Abstract
Traditionally, artificial intelligence (AI) algorithms are designed to align with ground truth or the consensus of trusted human decision-makers. While effective in domains where experts share similar backgrounds and reach agreement, this approach encounters challenges in complex fields like medical triage, where decisions are inherently difficult and often lack a single correct answer. Beyond expertise, individual attributes influence human decision-making. These Key Decision-Maker Attributes (KDMAs) are domain-agnostic characteristics that shape decision-making in specific contexts and can lead experts to disagree on difficult choices.
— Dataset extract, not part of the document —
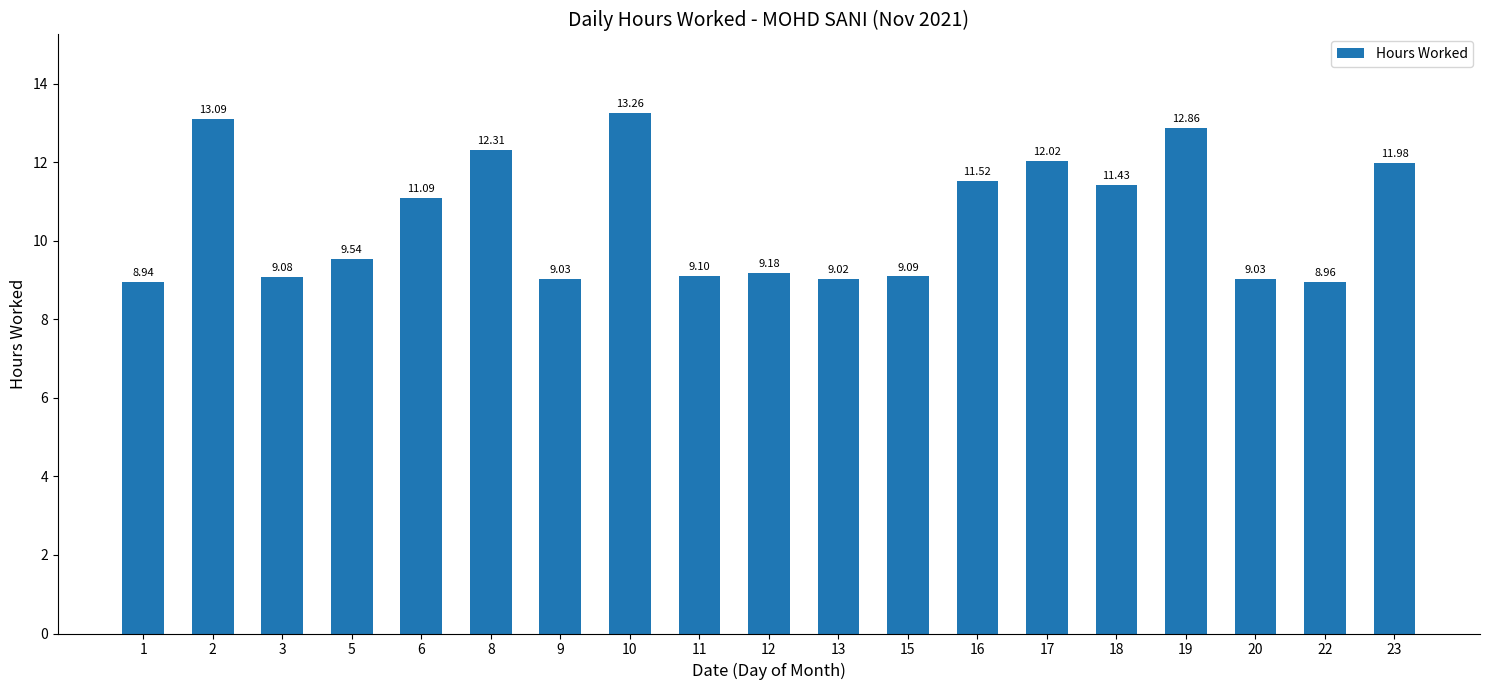

Reading left to right, transcribe all the data shown in this chart.

1=8.9	2=13.1	3=9.1	5=9.5	6=11.1	8=12.3	9=9.0	10=13.3	11=9.1	12=9.2	13=9.0	15=9.1	16=11.5	17=12.0	18=11.4	19=12.9	20=9.0	22=9.0	23=12.0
This research aims to develop models of KDMAs and their influence on human decision-making in triage, ultimately guiding the design of AI systems that align with trusted human decisions. Specifically, this paper explores challenges in modeling AI behavior relative to human decision-making in domains where expert consensus is not always achievable. Key obstacles include the lack of an established ground truth for mapping attributes to decisions, the absence of best practices for representing complex decisions in a machine-interpretable format, and the difficulty of obtaining high-quality, consistent data to inform ground truth development. Additionally, data collection methodology is crucial for eliciting meaningful information and understanding the influence of contextual factors on KDMAs and their interdependence.
To address these challenges, we developed a ground truth methodology by correlating validated psychometric tools with a set of hypothesized KDMAs. A scenario-based design process was implemented to elicit decision-making based on specific KDMAs. Human triage decisions were collected and analyzed using machine learning techniques to identify relationships between KDMAs and decision outcomes. The resulting model maps KDMAs to decisions, generating KDMA profiles that offer a multidimensional representation of decision-makers’ attributes. Results will be presented from two separate studies conducted across a 12 month period, providing insights into the challenges and, support for the feasibility, of this approach.